Information supplied:
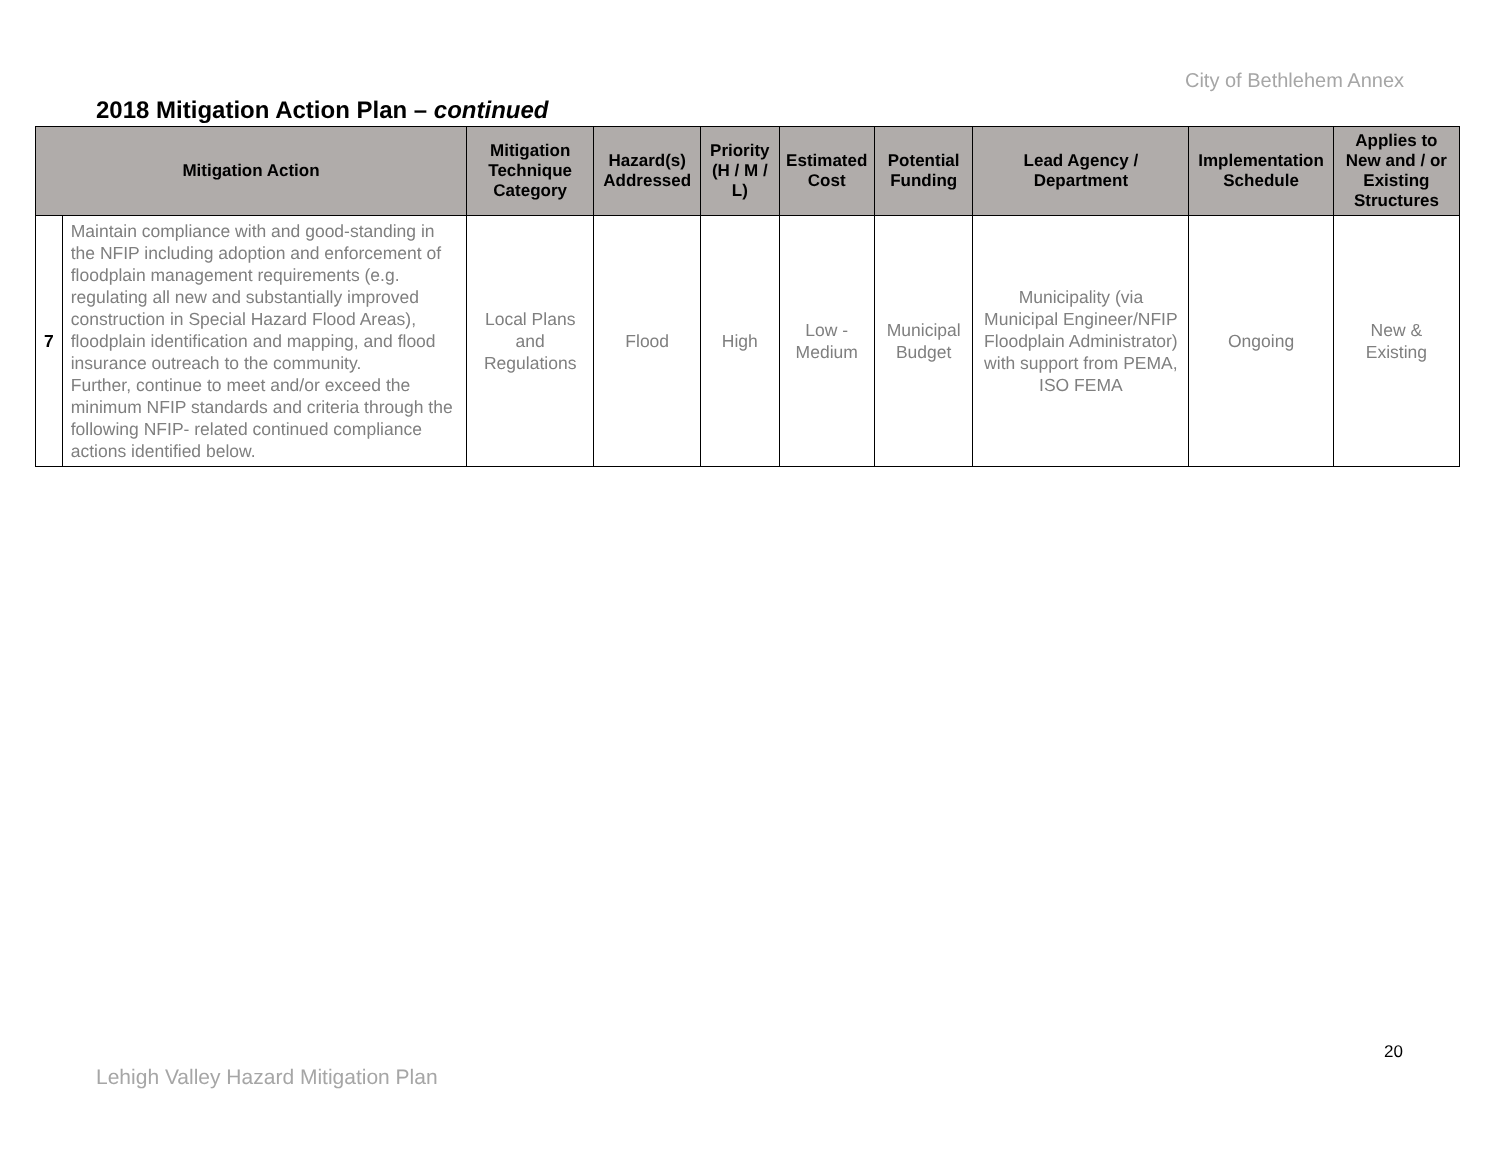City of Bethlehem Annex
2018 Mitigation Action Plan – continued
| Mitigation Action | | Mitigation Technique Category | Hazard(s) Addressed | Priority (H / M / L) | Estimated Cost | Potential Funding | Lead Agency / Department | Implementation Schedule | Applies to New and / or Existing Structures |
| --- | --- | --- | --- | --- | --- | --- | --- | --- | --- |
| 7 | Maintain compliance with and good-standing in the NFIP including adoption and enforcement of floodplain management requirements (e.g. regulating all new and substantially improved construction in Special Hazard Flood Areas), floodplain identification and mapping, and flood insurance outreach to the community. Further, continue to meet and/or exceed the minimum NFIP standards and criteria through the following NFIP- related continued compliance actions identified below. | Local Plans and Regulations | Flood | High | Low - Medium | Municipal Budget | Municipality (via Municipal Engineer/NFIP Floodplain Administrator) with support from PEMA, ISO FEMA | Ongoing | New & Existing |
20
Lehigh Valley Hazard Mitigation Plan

...

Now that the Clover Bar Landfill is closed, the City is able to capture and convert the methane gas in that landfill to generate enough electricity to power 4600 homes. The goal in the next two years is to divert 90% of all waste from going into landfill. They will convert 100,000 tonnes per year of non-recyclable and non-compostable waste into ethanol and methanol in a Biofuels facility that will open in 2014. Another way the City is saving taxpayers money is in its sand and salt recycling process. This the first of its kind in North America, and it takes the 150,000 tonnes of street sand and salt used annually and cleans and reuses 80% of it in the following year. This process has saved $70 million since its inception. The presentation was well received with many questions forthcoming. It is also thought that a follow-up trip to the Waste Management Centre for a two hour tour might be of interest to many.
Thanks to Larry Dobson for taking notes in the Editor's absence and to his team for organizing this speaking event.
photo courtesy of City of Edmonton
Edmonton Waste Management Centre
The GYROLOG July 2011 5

Task: Looking at the data above, return every line from the one with "photo courtesy of City of Edmonton" down to the one with "The GYROLOG July 2011 5", exactly and inclusively.

Your response:
photo courtesy of City of Edmonton
Edmonton Waste Management Centre
The GYROLOG July 2011 5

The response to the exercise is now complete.